Mr. Simmons' statement in no way captures the anguish of the long list of claimants in the class actions who found their losses not suitable to their investment need. But it's notable for its use of the word wrong, which comes perilously close to the confession Prudential sidestepped with the SEC.
No doubt the legal department okayed this wording, and since then the company has followed up this exploratory mea culpa with an entire ad campaign called Straight Talk. The ads are filmed in black and white and resemble old Bergman movies, but the characters are not actors. They are living stockbrokers and other Prudential employees, including Mr. Simmons, who appears in several. The camera gets so close you can almost count his fillings.

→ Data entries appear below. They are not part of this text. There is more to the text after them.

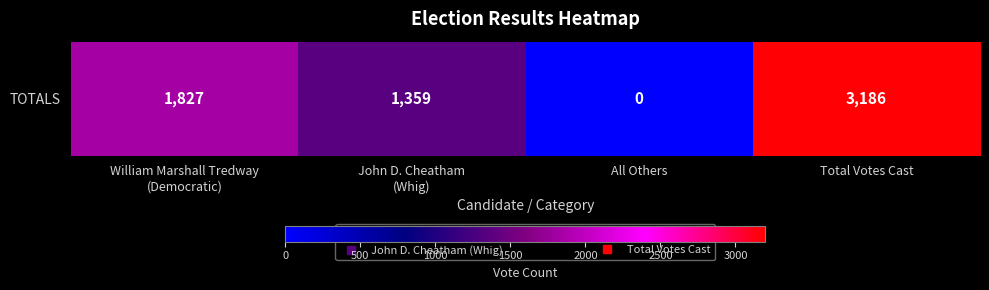

Reading left to right, transcribe all the data shown in this chart.

1827	1359	0	3186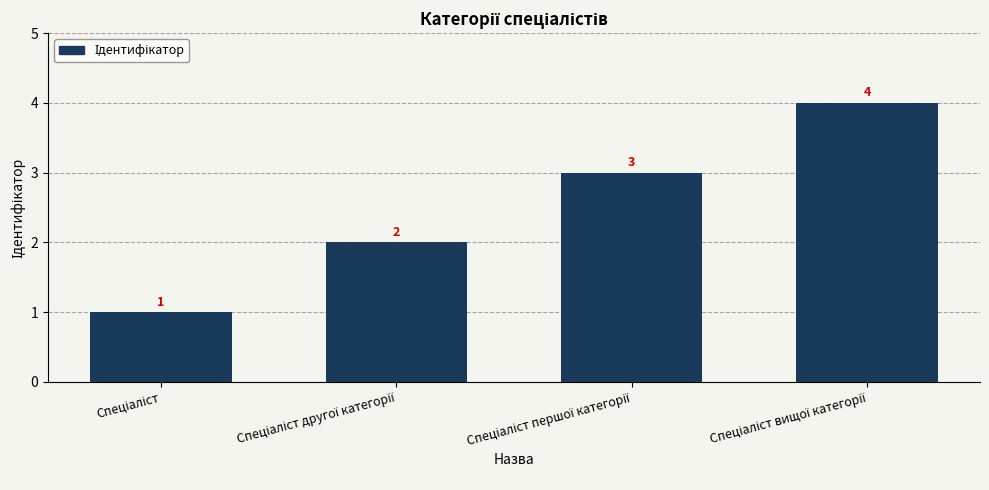

Count the values in the range 2 to 4.

3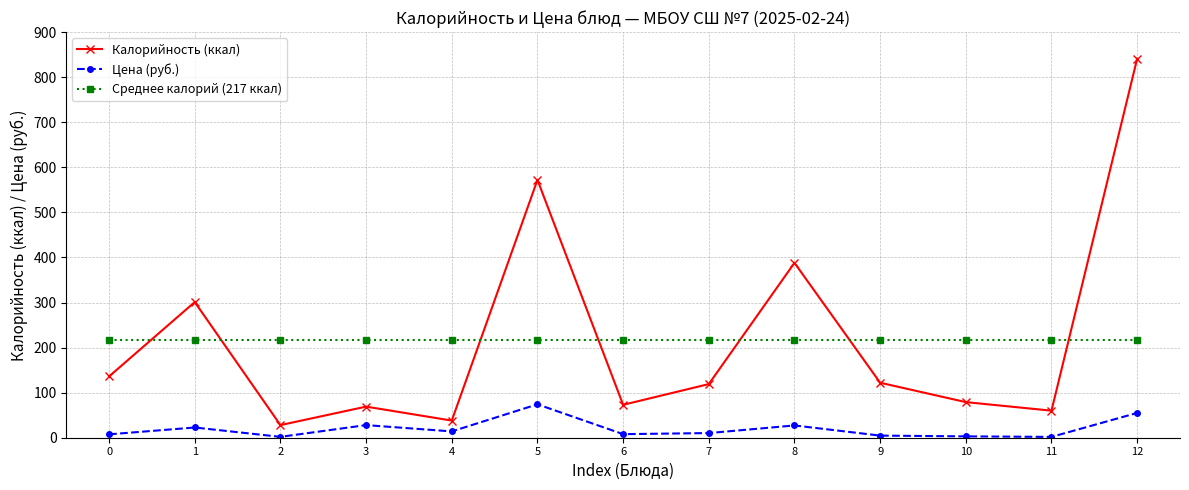

Is it true that Среднее калорий (217 ккал) equals 390.6 at 9?

False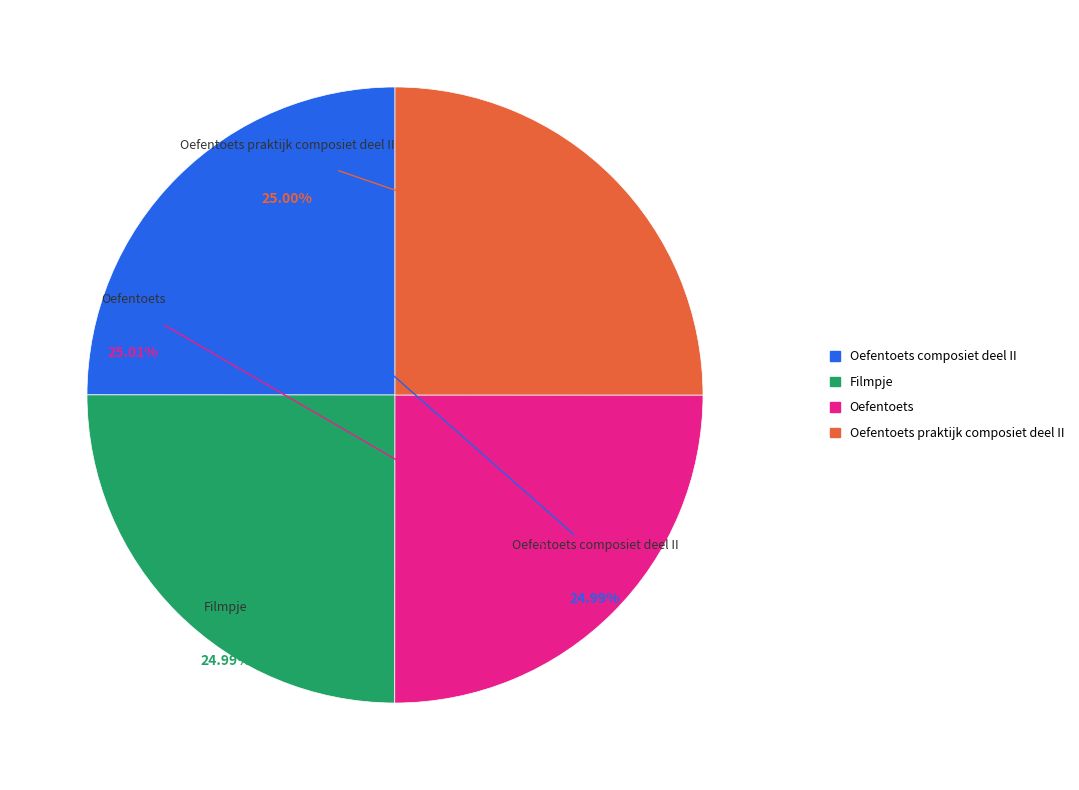

Is there any slice that represents more than half of the pie?

No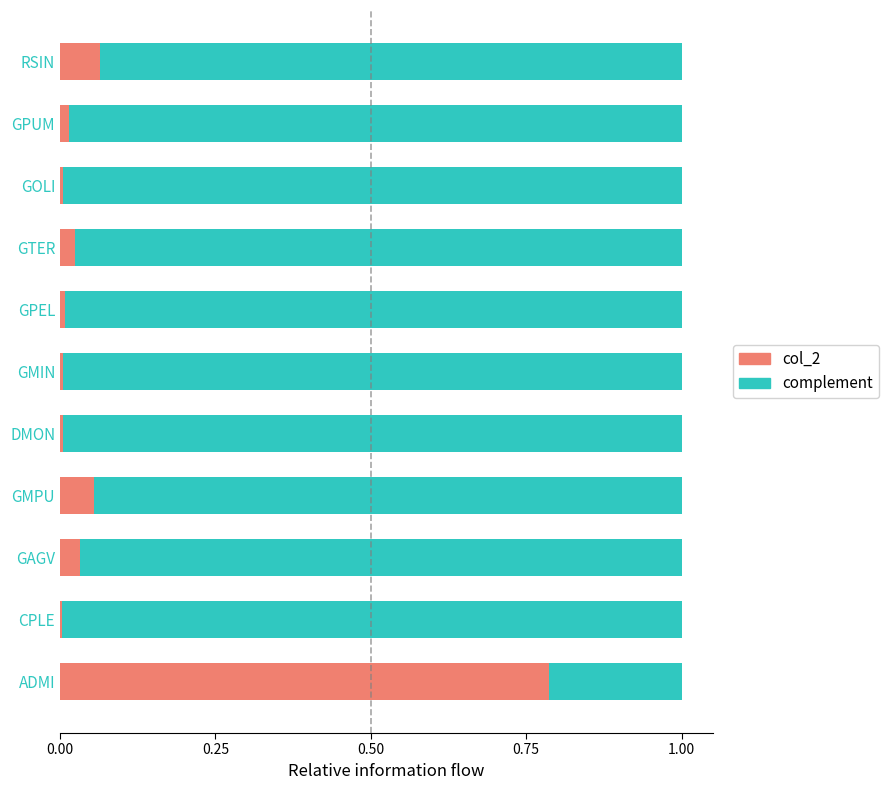

The value of col_2 at ADMI is 1.0. True or false?

False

The goal of Straight Talk is to create a new Prudential self. But so far, the Straight Talk campaign is suffering from the Mrs. Macbeth problem. Every time the new self is trotted out, the sins of the old self come back to haunt | it. One ad had to be scrapped after a former Prudential client recognized the straight talker as the same broker who had sold him a limited partnership. The ex-client got mad all over again and filed a new lawsuit. Then a second ad was scrapped to protect yet another broker from being sued.
Prudential has spent $20 million to escape its past, and all it's doing is reminding people of it. Perhaps if Prudential had been able to make a full confession in the first place, it would have been better able to put these matters behind it. But the legal system makes that a bad bet. Did you see what happened just this month in a big discrimination case brought by women against AT&T? AT&T settled it without admitting or denying any wrongdoing.